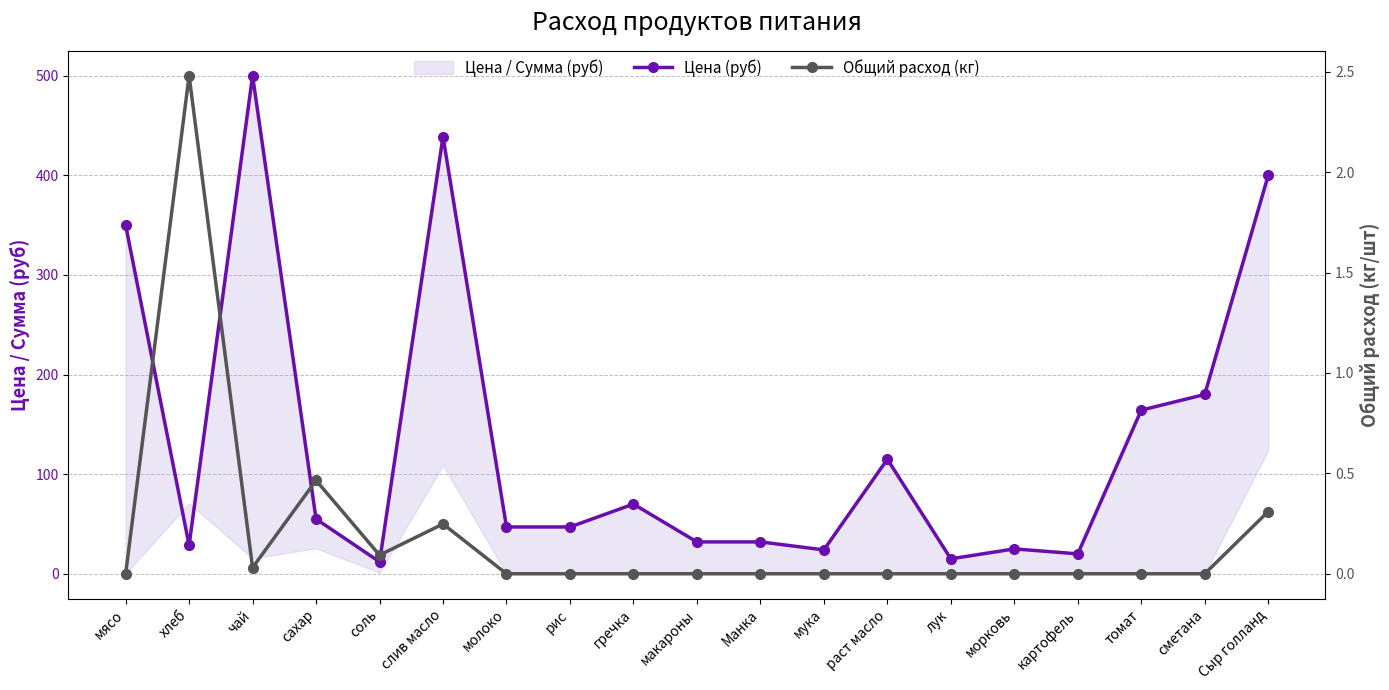

Is it true that Цена (руб) equals 115.0 at раст масло?

True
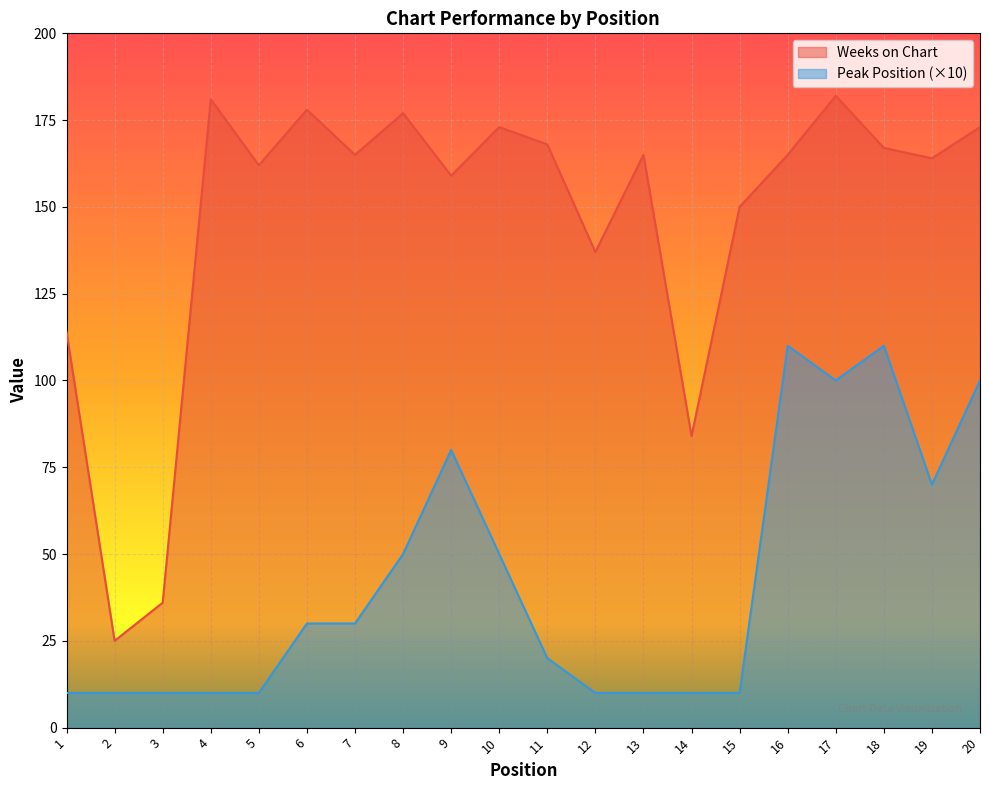

How many interior local peaks does the Weeks on Chart series have?

6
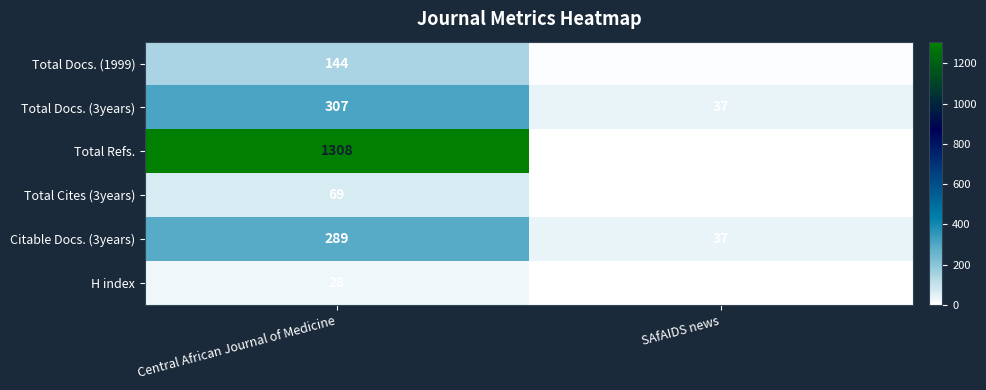

How many series are shown in this chart?

6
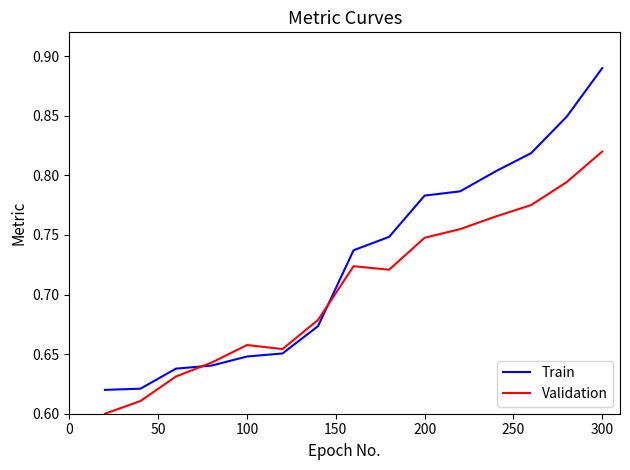

Which series has the largest range (max minus min)?

Train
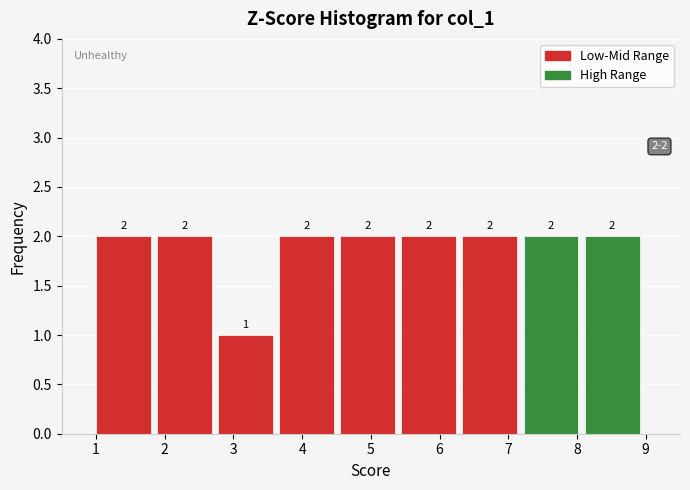

Reading left to right, transcribe this chart: for each bar, give the range it covers on the x-axis and its height. The bar edges are not printed on the chart, so give them approximately, as read against the axis.

1.0 to 1.9: 2
1.9 to 2.8: 2
2.8 to 3.7: 1
3.7 to 4.6: 2
4.6 to 5.4: 2
5.4 to 6.3: 2
6.3 to 7.2: 2
7.2 to 8.1: 2
8.1 to 9.0: 2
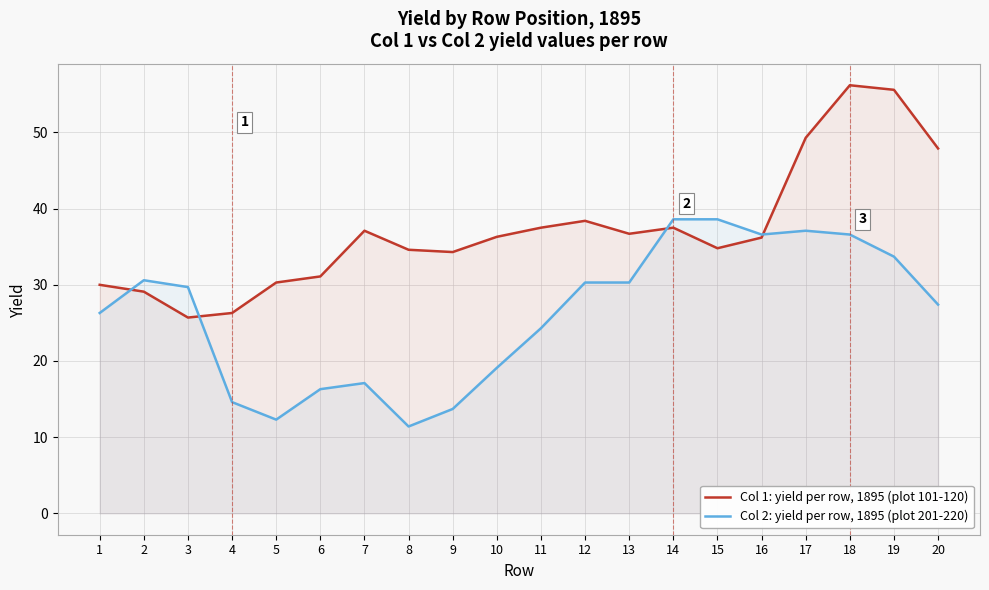

What is the lowest value of the Col 1: yield per row, 1895 (plot 101-120) series?

25.7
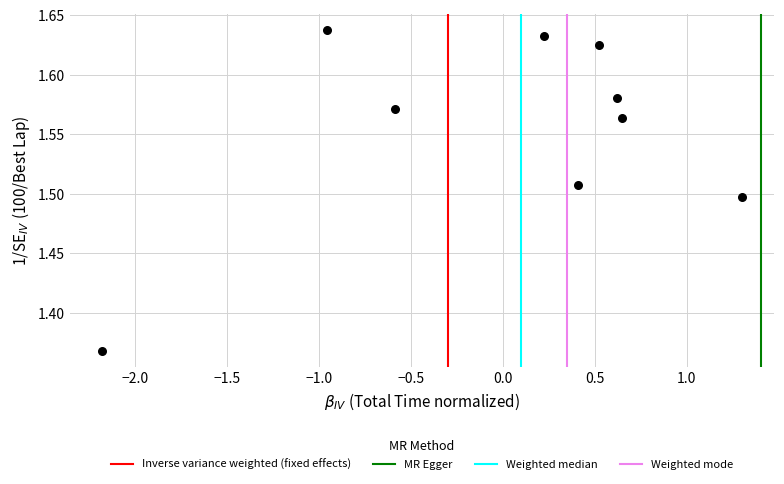

How many points are shown in the scatter plot?

9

● ● ● ● ● ● ●

Problem ::
Select every line in the items above that contains the word "plot" and copy each of those lines in full.

Response to the exercise ::
What is the lowest value of the Col 1: yield per row, 1895 (plot 101-120) series?
How many points are shown in the scatter plot?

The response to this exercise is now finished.